Gestion des demandes de tirage (pull request) pour les mises à jour des dépendances

Vous gérez les pull requests créées par Dependabot à peu près de la même façon que les autres pull requests, mais des options supplémentaires sont disponibles.

Qui peut utiliser cette fonctionnalité ?

Utilisateurs avec accès en écriture

Dans cet article

Affichage des Dependabot pull requests

  1. Sur GitHub, accédez à la page principale du référentiel.

  2. Sous le nom de votre référentiel, cliquez sur Demandes de tirage.

    Capture d’écran de la page principale d’un dépôt. Dans la barre de navigation horizontale, un onglet intitulé « Demandes de tirage » est indiqué en orange foncé.

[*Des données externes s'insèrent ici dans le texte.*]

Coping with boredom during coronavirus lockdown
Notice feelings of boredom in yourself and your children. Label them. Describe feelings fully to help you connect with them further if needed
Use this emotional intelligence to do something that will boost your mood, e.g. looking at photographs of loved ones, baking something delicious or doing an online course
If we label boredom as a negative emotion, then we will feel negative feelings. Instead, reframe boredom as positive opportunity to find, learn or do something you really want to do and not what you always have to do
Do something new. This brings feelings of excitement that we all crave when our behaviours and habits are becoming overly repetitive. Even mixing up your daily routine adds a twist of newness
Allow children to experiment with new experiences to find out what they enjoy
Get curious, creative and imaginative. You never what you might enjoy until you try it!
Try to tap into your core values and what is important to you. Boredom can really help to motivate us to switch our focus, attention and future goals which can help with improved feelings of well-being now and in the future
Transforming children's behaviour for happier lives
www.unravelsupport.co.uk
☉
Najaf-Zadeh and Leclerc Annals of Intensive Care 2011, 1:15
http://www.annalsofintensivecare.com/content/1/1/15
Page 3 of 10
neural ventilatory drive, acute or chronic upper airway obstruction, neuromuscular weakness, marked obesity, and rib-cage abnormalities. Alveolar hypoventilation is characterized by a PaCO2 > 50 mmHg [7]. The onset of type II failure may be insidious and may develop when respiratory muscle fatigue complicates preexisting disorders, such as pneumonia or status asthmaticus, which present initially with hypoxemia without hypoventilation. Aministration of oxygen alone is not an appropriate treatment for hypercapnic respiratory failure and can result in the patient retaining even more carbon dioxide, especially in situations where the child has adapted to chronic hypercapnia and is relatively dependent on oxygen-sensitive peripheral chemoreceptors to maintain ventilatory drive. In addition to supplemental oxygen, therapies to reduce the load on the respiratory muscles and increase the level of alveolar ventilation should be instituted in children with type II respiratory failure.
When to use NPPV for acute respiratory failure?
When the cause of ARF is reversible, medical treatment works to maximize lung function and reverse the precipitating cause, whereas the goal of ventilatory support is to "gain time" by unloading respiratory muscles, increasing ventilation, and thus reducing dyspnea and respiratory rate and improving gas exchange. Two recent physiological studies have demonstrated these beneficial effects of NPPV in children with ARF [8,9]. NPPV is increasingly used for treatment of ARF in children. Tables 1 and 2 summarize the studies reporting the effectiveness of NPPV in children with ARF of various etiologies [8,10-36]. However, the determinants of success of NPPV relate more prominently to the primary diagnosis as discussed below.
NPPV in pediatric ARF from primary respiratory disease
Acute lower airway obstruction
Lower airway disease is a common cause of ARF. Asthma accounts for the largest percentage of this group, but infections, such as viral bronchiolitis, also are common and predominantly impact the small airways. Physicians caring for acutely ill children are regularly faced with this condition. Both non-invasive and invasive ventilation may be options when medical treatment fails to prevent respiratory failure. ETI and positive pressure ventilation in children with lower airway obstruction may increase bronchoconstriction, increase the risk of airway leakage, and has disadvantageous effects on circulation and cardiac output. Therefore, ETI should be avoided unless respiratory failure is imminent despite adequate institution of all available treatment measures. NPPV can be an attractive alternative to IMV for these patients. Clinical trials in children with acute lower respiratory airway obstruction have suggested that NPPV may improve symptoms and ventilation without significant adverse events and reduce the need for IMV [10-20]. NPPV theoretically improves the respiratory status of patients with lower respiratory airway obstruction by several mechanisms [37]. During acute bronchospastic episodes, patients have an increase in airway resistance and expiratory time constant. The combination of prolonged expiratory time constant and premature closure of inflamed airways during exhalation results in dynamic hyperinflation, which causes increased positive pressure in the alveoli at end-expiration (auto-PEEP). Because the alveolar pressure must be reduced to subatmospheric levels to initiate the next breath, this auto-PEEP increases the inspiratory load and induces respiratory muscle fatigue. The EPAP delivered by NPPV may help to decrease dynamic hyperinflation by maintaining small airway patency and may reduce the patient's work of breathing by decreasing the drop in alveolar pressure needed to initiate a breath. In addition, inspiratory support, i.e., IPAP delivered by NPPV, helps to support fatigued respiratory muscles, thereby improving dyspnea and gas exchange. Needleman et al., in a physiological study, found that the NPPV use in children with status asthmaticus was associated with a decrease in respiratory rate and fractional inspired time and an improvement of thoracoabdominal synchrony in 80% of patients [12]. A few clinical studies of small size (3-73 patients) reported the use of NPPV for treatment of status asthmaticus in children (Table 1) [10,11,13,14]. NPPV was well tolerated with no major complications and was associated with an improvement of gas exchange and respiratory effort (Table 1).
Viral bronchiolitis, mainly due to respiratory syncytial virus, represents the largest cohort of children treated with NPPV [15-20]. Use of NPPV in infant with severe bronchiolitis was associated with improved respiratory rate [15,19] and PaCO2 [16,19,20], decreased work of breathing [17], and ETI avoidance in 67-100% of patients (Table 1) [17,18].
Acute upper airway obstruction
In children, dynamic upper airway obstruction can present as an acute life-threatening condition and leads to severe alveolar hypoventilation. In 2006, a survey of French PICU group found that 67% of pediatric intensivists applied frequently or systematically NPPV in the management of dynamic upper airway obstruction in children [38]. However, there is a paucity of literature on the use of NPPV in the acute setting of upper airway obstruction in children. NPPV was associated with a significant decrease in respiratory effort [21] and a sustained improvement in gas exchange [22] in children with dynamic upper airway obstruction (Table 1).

  3. Toutes les demandes de tirage pour les mises à jour de sécurité ou de version sont faciles à identifier.

    • L’auteur est dependabot, le compte bot utilisé par Dependabot.
    • Par défaut, elles ont l’étiquette dependencies.

Modification de la stratégie de rebasage pour les Dependabot pull requests

Par défaut, Dependabot effectue automatiquement un rebasage des demandes de fusion afin de résoudre les conflits. Si aucune demande de tirage n’a été fusionnée depuis 30 jours, Dependabot cesse de rebaser la demande de tirage. Vous pouvez toujours rebaser et fusionner manuellement la demande de tirage. Si vous préférez gérer manuellement les conflits de fusion, vous pouvez le désactiver à l’aide de l’option rebase-strategy . Pour plus d’informations, consultez Référence des options Dependabot.

Autoriser Dependabot à effectuer un rebase et à forcer le push sur des commits supplémentaires

Par défaut, Dependabot cessera de rebaser une pull request une fois que des commits supplémentaires auront été poussés vers celle-ci. Pour autoriser Dependabot à effectuer un push forcé sur des commits ajoutés à ses branches, incluez dans le message de commit l’une des chaînes suivantes : [dependabot skip], [skip dependabot], [dependabot-skip] ou [skip-dependabot], en minuscules ou en majuscules.

Gestion des Dependabot pull requests à l’aide de commandes dans les commentaires

Vous pouvez utiliser des commandes dans les commentaires sur les Dependabot pull requests pour gérer et personnaliser vos mises à jour des dépendances. Pour plus d’informations, consultez Commandes de commentaires des pull requests Dependabot.

Dependabot réagira avec un emoji « pouce levé » pour confirmer la commande, et pourra également ajouter un commentaire sur la pull request. Bien que Dependabot réponde généralement rapidement, certaines commandes peuvent prendre plusieurs minutes à s’exécuter si Dependabot est occupé à traiter d’autres mises à jour ou commandes.

Si vous exécutez l’une des commandes pour ignorer les dépendances ou les versions, Dependabot stocke les préférences du référentiel de manière centralisée. Même s’il s’agit d’une solution rapide, pour les dépôts avec plusieurs contributeurs, il est préférable de définir explicitement les dépendances et les versions à ignorer dans le fichier de configuration. Ainsi, tous les contributeurs peuvent facilement voir pourquoi une dépendance particulière n’est pas automatiquement mise à jour.

Pour plus d’informations, consultez « Référence des options Dependabot ».